PROBLEM REQUIREMENTS: Look through the material below. Copy each line that contains the string "глаз".

__________

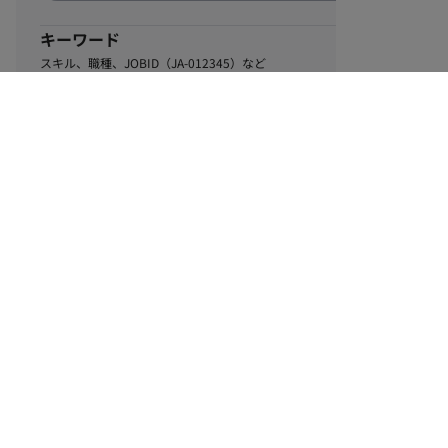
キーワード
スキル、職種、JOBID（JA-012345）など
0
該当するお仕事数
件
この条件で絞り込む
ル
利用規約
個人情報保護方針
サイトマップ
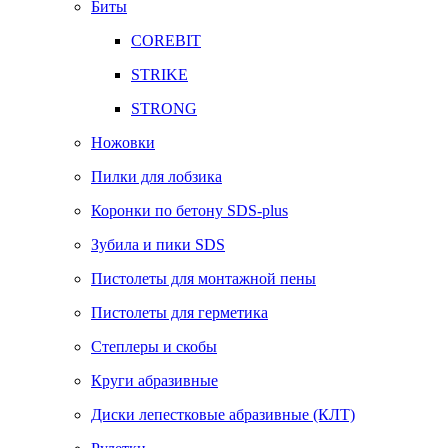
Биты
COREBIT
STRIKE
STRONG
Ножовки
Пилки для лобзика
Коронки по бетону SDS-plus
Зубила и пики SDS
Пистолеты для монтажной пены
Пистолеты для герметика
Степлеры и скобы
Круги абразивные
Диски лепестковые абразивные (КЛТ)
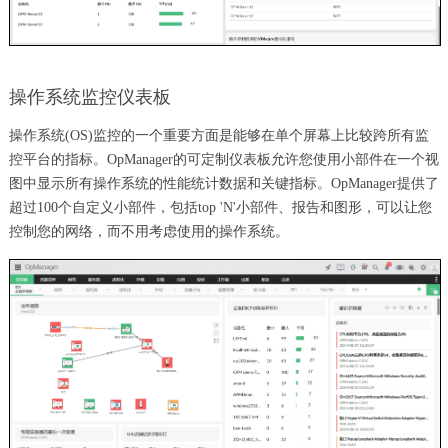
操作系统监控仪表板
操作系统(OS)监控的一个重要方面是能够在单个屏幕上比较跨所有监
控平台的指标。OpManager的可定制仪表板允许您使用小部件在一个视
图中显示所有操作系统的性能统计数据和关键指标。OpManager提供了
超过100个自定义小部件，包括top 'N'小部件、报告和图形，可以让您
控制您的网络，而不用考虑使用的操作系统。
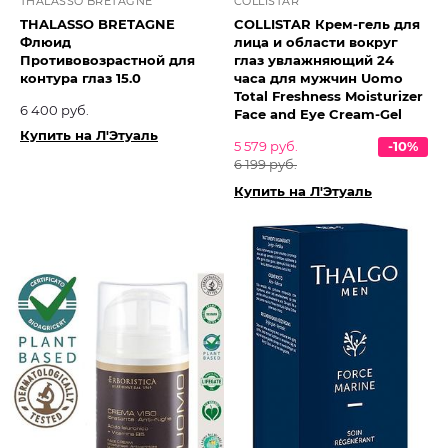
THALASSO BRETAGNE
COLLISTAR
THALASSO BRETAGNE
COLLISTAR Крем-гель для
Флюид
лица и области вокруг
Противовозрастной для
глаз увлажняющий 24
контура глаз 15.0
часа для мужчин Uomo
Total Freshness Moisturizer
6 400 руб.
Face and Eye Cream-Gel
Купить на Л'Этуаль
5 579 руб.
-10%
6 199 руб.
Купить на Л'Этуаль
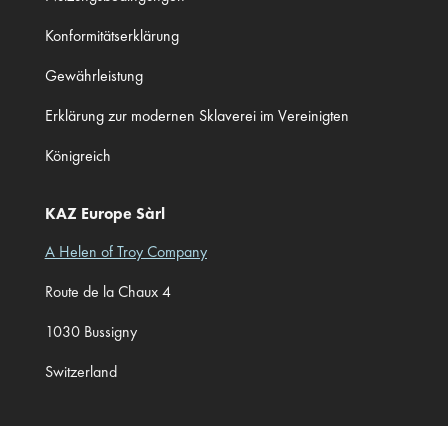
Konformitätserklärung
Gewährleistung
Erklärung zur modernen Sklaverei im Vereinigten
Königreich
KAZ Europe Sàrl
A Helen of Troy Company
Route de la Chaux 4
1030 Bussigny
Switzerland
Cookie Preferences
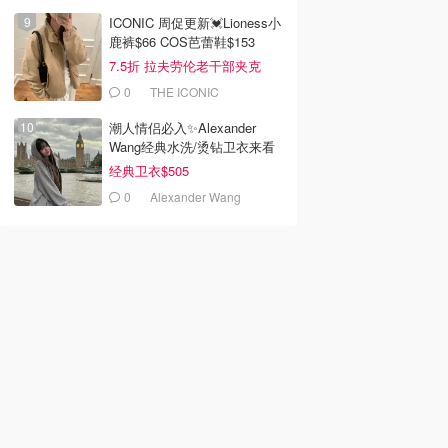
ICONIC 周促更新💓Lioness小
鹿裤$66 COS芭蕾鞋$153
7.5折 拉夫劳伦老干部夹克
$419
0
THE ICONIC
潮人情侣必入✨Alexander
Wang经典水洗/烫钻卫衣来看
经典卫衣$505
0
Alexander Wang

__________

RESPONSE BOX:
глаз увлажняющий 24
контура глаз 15.0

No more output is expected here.